Task description
Can you reproduce every line of text in the records below word for word, leaving out the pictures?

Dataset extract
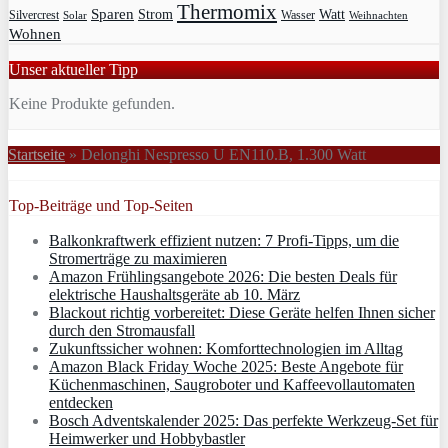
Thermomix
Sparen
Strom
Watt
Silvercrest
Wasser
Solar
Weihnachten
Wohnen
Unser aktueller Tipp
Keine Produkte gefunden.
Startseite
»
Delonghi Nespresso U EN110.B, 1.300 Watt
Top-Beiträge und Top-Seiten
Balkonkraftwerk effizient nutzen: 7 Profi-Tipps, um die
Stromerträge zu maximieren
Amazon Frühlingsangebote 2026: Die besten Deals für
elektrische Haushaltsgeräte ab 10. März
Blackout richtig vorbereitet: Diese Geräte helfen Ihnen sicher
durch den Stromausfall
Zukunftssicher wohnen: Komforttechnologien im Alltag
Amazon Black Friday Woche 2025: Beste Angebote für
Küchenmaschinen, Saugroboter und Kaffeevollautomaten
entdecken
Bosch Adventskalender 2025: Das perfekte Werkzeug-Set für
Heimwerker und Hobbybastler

Result of the task
Thermomix
Sparen
Strom
Watt
Silvercrest
Wasser
Solar
Weihnachten
Wohnen
Unser aktueller Tipp
Keine Produkte gefunden.
Startseite
»
Delonghi Nespresso U EN110.B, 1.300 Watt
Top-Beiträge und Top-Seiten
Balkonkraftwerk effizient nutzen: 7 Profi-Tipps, um die
Stromerträge zu maximieren
Amazon Frühlingsangebote 2026: Die besten Deals für
elektrische Haushaltsgeräte ab 10. März
Blackout richtig vorbereitet: Diese Geräte helfen Ihnen sicher
durch den Stromausfall
Zukunftssicher wohnen: Komforttechnologien im Alltag
Amazon Black Friday Woche 2025: Beste Angebote für
Küchenmaschinen, Saugroboter und Kaffeevollautomaten
entdecken
Bosch Adventskalender 2025: Das perfekte Werkzeug-Set für
Heimwerker und Hobbybastler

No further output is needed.